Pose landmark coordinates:

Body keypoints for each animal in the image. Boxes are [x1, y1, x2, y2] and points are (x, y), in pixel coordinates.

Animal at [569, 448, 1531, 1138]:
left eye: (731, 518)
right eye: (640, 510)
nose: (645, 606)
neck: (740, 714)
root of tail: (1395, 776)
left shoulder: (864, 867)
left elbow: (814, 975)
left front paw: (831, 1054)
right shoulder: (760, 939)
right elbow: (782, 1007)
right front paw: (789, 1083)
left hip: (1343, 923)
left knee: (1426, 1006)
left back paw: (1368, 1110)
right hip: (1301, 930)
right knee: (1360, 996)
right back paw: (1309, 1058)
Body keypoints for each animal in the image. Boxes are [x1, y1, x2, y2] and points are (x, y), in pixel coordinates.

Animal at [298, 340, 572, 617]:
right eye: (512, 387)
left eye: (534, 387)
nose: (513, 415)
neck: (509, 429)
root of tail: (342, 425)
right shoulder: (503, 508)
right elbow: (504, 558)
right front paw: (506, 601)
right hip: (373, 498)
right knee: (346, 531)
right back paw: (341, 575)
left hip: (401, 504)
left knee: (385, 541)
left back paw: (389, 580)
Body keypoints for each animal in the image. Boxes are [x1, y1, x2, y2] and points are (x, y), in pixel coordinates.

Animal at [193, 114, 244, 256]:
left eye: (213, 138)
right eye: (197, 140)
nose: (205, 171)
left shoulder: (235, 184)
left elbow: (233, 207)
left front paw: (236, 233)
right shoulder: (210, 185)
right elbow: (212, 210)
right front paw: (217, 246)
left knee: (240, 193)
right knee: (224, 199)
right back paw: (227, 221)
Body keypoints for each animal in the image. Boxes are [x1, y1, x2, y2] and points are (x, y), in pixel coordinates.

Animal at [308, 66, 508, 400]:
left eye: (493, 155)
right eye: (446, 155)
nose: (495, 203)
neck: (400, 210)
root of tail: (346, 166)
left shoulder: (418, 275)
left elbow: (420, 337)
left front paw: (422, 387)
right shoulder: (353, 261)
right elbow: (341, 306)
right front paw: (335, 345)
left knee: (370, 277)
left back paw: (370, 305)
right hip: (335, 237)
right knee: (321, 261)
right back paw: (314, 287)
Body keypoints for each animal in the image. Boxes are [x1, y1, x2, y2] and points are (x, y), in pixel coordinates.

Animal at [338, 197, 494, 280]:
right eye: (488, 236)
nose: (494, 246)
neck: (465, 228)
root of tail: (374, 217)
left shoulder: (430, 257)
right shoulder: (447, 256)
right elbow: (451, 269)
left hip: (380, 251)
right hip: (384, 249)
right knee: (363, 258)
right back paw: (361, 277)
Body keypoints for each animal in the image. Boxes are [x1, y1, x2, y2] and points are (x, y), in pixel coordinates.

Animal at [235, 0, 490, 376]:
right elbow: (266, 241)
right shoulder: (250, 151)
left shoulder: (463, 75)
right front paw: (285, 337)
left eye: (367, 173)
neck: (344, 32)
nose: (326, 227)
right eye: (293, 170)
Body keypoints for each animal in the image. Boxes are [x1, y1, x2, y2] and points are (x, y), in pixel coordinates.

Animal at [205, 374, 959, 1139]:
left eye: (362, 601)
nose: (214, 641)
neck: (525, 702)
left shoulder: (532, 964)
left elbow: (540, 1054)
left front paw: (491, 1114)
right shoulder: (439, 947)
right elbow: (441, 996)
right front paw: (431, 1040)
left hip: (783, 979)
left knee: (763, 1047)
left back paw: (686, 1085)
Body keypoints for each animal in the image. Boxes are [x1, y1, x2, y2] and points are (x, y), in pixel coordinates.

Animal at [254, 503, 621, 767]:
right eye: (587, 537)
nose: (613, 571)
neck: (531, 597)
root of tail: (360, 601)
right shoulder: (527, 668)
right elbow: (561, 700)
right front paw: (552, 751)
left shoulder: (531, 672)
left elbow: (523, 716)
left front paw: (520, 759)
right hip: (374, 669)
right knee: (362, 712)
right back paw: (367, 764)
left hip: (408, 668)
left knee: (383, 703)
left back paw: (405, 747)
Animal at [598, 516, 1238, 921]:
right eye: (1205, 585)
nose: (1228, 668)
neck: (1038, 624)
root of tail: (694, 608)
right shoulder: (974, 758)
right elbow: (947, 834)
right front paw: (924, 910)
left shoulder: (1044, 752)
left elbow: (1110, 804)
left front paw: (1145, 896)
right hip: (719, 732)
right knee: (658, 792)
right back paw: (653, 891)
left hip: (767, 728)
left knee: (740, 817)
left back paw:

Task goal
Copy out the full set of records precisely, leaving nothing out.

Expected answer
Body keypoints for each animal in the image. Boxes are [x1, y1, x2, y2] and points are (x, y), in pixel coordinates.

Animal at [569, 448, 1531, 1138]:
left eye: (731, 518)
right eye: (640, 510)
nose: (645, 606)
neck: (740, 714)
root of tail: (1395, 776)
left shoulder: (864, 867)
left elbow: (814, 975)
left front paw: (831, 1054)
right shoulder: (760, 939)
right elbow: (782, 1007)
right front paw: (789, 1083)
left hip: (1343, 923)
left knee: (1426, 1006)
left back paw: (1368, 1110)
right hip: (1301, 930)
right knee: (1360, 996)
right back paw: (1309, 1058)
Body keypoints for each animal in the image. Boxes are [x1, y1, x2, y2] and points are (x, y), in pixel coordinates.

Animal at [298, 340, 572, 617]:
right eye: (512, 387)
left eye: (534, 387)
nose: (513, 415)
neck: (509, 429)
root of tail: (342, 425)
right shoulder: (503, 508)
right elbow: (504, 558)
right front paw: (506, 601)
right hip: (373, 498)
right knee: (346, 531)
right back paw: (341, 575)
left hip: (401, 504)
left knee: (385, 541)
left back paw: (389, 580)
Body keypoints for each animal in the image. Boxes are [x1, y1, x2, y2] and points are (x, y), in pixel coordinates.

Animal at [193, 114, 244, 256]:
left eye: (213, 138)
right eye: (197, 140)
nose: (205, 171)
left shoulder: (235, 184)
left elbow: (233, 207)
left front paw: (236, 233)
right shoulder: (210, 185)
right elbow: (212, 210)
right front paw: (217, 246)
left knee: (240, 193)
right knee: (224, 199)
right back paw: (227, 221)
Body keypoints for each animal in the image. Boxes are [x1, y1, x2, y2] and points are (x, y), in pixel coordinates.

Animal at [308, 66, 508, 400]:
left eye: (493, 155)
right eye: (446, 155)
nose: (495, 203)
neck: (400, 210)
root of tail: (346, 166)
left shoulder: (418, 275)
left elbow: (420, 337)
left front paw: (422, 387)
right shoulder: (353, 261)
right elbow: (341, 306)
right front paw: (335, 345)
left knee: (370, 277)
left back paw: (370, 305)
right hip: (335, 237)
right knee: (321, 261)
right back paw: (314, 287)
Body keypoints for each animal in the image. Boxes are [x1, y1, x2, y2] and points are (x, y), in pixel coordinates.

Animal at [338, 197, 494, 280]:
right eye: (488, 236)
nose: (494, 246)
neck: (465, 228)
root of tail: (374, 217)
left shoulder: (430, 257)
right shoulder: (447, 256)
right elbow: (451, 269)
left hip: (380, 251)
right hip: (384, 249)
right knee: (363, 258)
right back paw: (361, 277)
Body keypoints for each animal in the image. Boxes are [x1, y1, x2, y2] and points are (x, y), in pixel coordinates.

Animal at [235, 0, 490, 376]:
right elbow: (266, 241)
right shoulder: (250, 151)
left shoulder: (463, 75)
right front paw: (285, 337)
left eye: (367, 173)
neck: (344, 32)
nose: (326, 227)
right eye: (293, 170)
Body keypoints for each animal in the image. Boxes are [x1, y1, x2, y2] and points are (x, y), in pixel coordinates.

Animal at [205, 374, 959, 1139]:
left eye: (362, 601)
nose: (214, 641)
neck: (525, 702)
left shoulder: (532, 964)
left elbow: (540, 1054)
left front paw: (491, 1114)
right shoulder: (439, 947)
right elbow: (441, 996)
right front paw: (431, 1040)
left hip: (783, 979)
left knee: (763, 1047)
left back paw: (686, 1085)
Body keypoints for each animal in the image. Boxes are [x1, y1, x2, y2] and points are (x, y), in pixel coordinates.

Animal at [254, 503, 621, 767]:
right eye: (587, 537)
nose: (613, 571)
neck: (531, 597)
root of tail: (360, 601)
right shoulder: (527, 668)
right elbow: (561, 700)
right front paw: (552, 751)
left shoulder: (531, 672)
left elbow: (523, 716)
left front paw: (520, 759)
right hip: (374, 669)
right knee: (362, 712)
right back paw: (367, 764)
left hip: (408, 668)
left knee: (383, 703)
left back paw: (405, 747)
Animal at [598, 516, 1238, 921]:
right eye: (1205, 585)
nose: (1228, 668)
neck: (1038, 624)
root of tail: (694, 608)
right shoulder: (974, 758)
right elbow: (947, 834)
right front paw: (924, 910)
left shoulder: (1044, 752)
left elbow: (1110, 804)
left front paw: (1145, 896)
right hip: (719, 732)
right knee: (658, 792)
right back paw: (653, 891)
left hip: (767, 728)
left knee: (740, 817)
left back paw:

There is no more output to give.